PBS hopes to entertain and help educate the preschool set with two new lively animated series, "WordGirl" and "Super Why!" each of which ask kids to interact with the show's script and learn something about language, and even bigger than that, the world that kids actually live in and have to negotiate everyday.

There's no loss of imagination in either of these outings. They're spirited and well-meaning.
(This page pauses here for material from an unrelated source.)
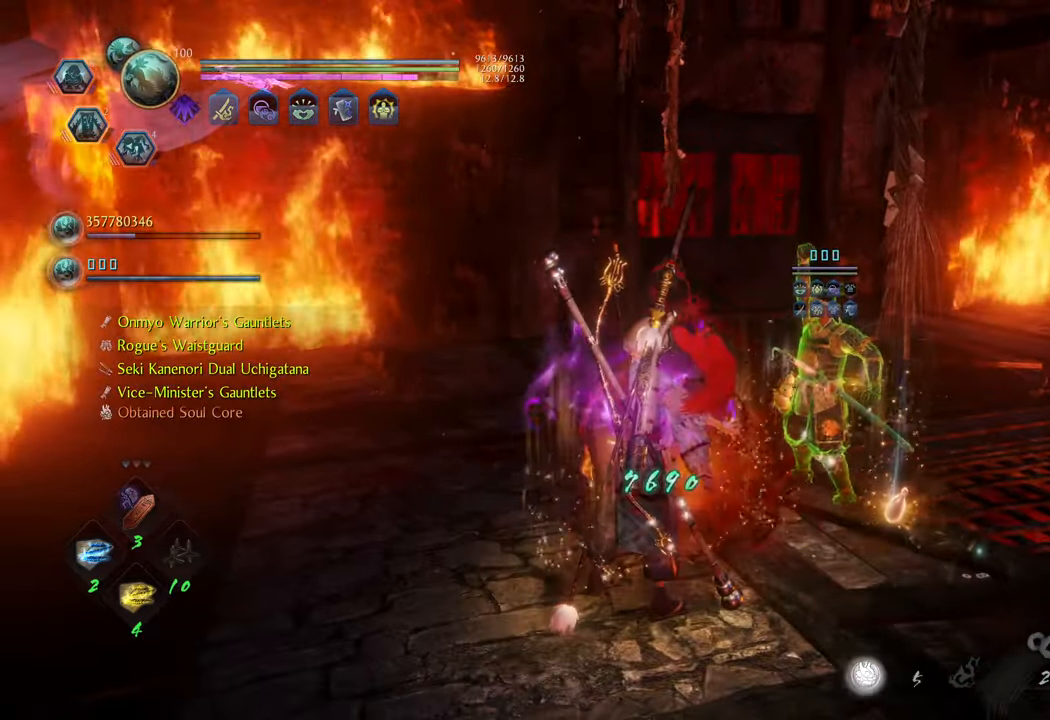
{"buttons": [], "left_stick": "up-right", "right_stick": "center", "events": [[200, "B", "down"], [217, "left_stick", "up-right"], [333, "B", "up"], [400, "B", "down"], [500, "B", "up"]]}
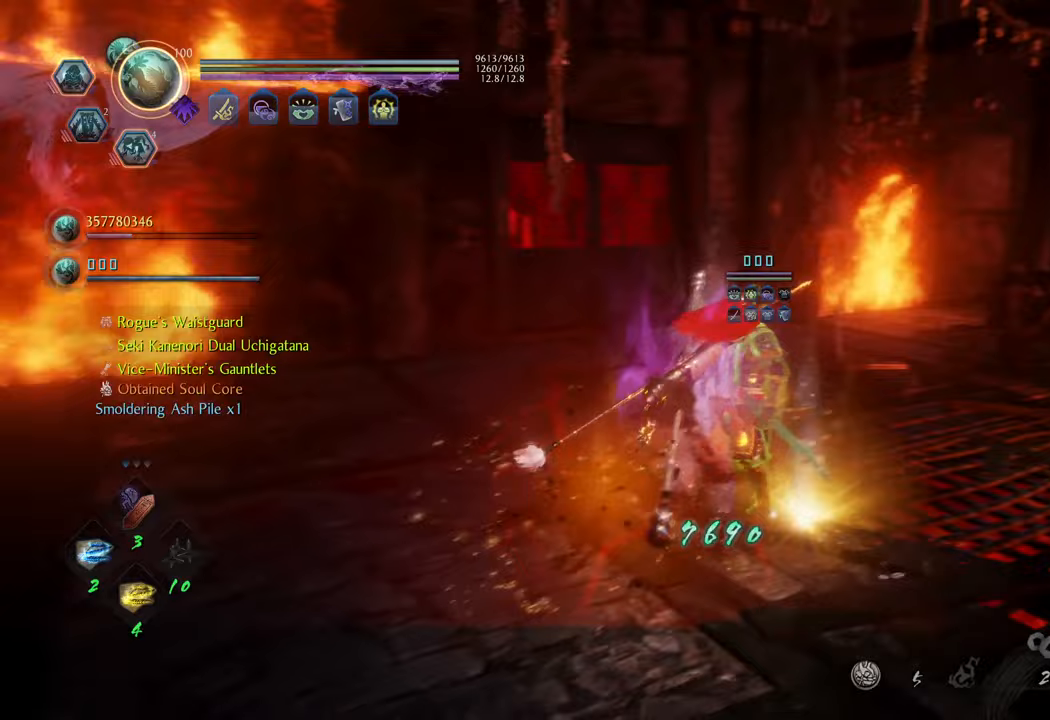
{"buttons": [], "left_stick": "up-left", "right_stick": "center", "events": [[67, "B", "down"], [150, "left_stick", "center"], [167, "B", "up"], [233, "B", "down"], [317, "B", "up"], [483, "left_stick", "up-left"]]}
"Super Why!" which airs daily, helps kids ages 3-6 with the critical skills they need to learn how to read. Each episode offers kids a 24-minute adventure in reading, including a 3-D tour of a bookshelf before the exercise even begins. Then kids meet their hosts, Red from "Little Red Riding Hood," Pig from "The Three Little Pigs," Princess from "The Princess and the Pea," and Whyatt, the younger brother of Jack of "Jack and the Beanstalk." Then the characters fly inside the books they're reading, and the viewers go right with them, making this interactive series come alive in a colorful, active way.

The other series, "WordGirl," which regularly airs in a regular Friday time slot, teaches kids about words by using a more formulaic story line. The action centers on the adventures of a seemingly ordinary little girl named Becky Botsford, who looks to lead an ordinary lifestyle with her nuclear family intact. However, the truth about Becky is that she and her sidekick, a monkey named Captain Huggy Face, landed on Earth after their spaceship crashed.
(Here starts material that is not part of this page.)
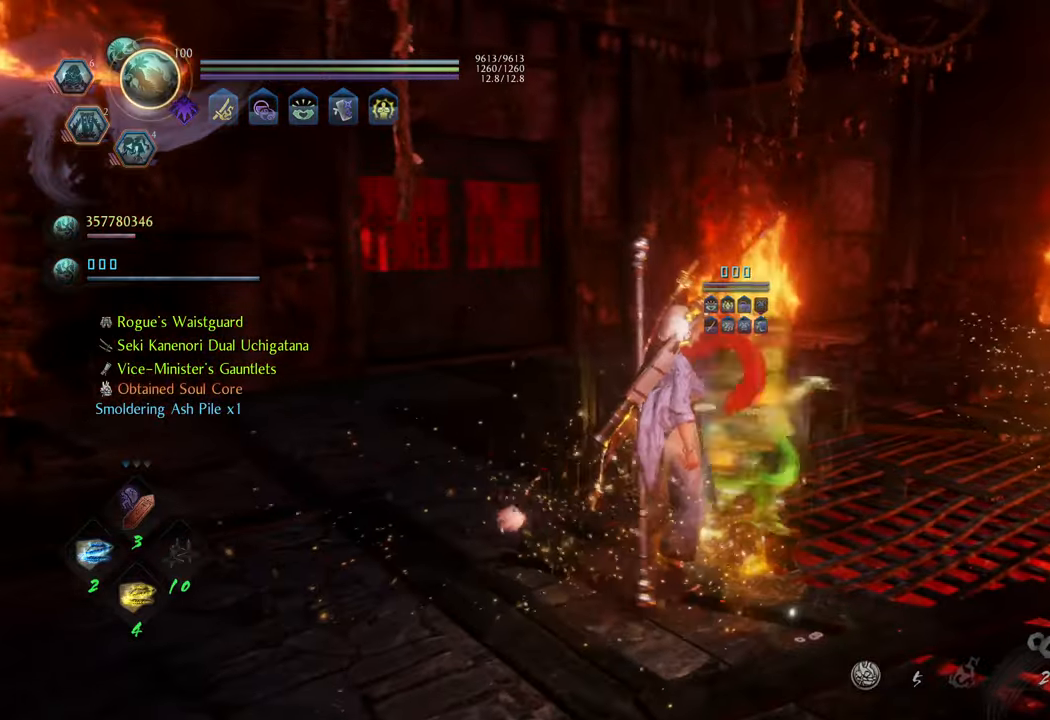
{"buttons": [], "left_stick": "up", "right_stick": "up-left", "events": [[267, "right_stick", "up"], [383, "right_stick", "up-left"], [433, "left_stick", "up"]]}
She possesses super strength and a super-duper, colossal vocabulary -- all the better to teach kids how to spell. At the end of each adventure, words and meanings are presented in a game-show format for young minds. No matter how young kids are, the world wants them to start reading.

In these two colorful, oft-times frenetic series, youngsters can find a good place to start. "WordGirl" looks to be a bit more sophisticated, and no doubt older kids (those actually about to enter kindergarten) might find more material to attract them. But neither series can be said to lack the incentive to get kids on their way toward understanding vocabulary and its larger context.